Congress Gives Netflix the Go Ahead to Share Video Viewing Information
In 1988, Congress enacted the Video Privacy Protection Act after a newspaper printed the video rental history of Supreme Court nominee Robert Bork. It could have been quite embarrassing and scandalous but lucky for Bork he was more into Hitchcock thrillers and James Bond than blue movies and graphic violence.
After this horrendous invasion of privacy, someone penned a law and pushed it through Congress to stop video companies from sharing this kind of information in the future. At the time, they didn’t know about Netflix, online streaming, or Facebook.
Netflix has been lobbying to have the law changed and this week they won the war. Congress passed an amendment that will allow video viewers to opt-in to total social sharing. Which means, sometime in 2013, Netflix will begin adding your viewing history to your Facebook newsfeed, with your permission.
Here’s what I don’t get. Hulu already has a social component that posts my choices to Facebook when I hit the switch. How are they getting around the law? I saw some reference to a loop hole that allows companies to share video information as long as they get permission every time. This new version of the law will only require a blanket yes or no, which is obviously better for Netflix and marketers who want to see a cumulative list.
Congress declined to add a provision that requires law enforcement agencies to get a search warrant for email messages dating back more than six months (right now six months is the cut off).

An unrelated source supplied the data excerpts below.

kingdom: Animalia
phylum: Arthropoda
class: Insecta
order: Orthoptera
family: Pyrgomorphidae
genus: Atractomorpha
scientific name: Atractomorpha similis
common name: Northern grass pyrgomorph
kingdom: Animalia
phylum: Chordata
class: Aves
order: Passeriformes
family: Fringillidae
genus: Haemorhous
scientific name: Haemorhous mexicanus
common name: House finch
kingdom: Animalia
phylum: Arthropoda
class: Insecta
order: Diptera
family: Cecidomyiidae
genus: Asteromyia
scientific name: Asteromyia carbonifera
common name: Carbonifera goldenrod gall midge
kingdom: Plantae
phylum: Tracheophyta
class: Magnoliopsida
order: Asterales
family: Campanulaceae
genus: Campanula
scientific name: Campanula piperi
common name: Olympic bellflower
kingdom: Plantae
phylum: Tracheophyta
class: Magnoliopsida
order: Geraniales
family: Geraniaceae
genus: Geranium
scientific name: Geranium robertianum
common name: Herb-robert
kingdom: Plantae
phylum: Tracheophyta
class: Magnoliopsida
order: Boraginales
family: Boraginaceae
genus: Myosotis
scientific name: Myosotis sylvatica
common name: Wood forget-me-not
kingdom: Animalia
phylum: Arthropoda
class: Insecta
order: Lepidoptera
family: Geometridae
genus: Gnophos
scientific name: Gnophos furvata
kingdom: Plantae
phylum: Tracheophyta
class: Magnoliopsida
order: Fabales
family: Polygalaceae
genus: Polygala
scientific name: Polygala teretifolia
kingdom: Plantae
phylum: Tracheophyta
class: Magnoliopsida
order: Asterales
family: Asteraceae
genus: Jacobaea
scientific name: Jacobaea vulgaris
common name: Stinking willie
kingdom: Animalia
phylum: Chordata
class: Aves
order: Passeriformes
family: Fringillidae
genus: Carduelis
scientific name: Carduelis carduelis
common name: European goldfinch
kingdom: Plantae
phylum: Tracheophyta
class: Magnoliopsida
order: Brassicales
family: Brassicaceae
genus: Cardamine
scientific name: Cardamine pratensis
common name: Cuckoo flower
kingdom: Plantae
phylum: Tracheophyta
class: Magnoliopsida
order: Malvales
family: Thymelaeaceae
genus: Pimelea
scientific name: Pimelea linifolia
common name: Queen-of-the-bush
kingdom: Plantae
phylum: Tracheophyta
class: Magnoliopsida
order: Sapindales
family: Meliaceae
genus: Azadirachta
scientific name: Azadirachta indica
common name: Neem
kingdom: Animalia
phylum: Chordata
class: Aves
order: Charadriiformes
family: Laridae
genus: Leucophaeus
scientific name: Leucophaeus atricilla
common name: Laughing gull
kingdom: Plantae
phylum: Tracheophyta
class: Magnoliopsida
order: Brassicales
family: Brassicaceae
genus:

Now why there’s an email component in the Video Privacy Protection Act is beyond me.
There are people who will be very upset by this change in the law. Personally, I got a shock when I found out that Hulu was sharing my information on my Facebook feed. Not that I’m embarrassed by my viewing history. . . . well, actually. . . let’s just say, I see trouble on the horizon.
What bothers me most about this piece of news is not the invasion of my viewing privacy or the selling of my personal habits to marketers. What bothers me is that Congress is taking time to vote on ridiculous laws like this. Don’t they have better things to do then sit around debating the pros and cons of social sharing? Do we really need the government to protect us from Netflix?
The way I see it, sites such as Netflix and Hulu don’t even stream the kinds of movies you’d need to keep hidden from your boss or your mother. I’ll come clean. My recent Netflix history includes numerous episodes of Numb3rs, old Saturday Night Live, and Kolchak the Night Stalker.
Ready to share your video history with the world?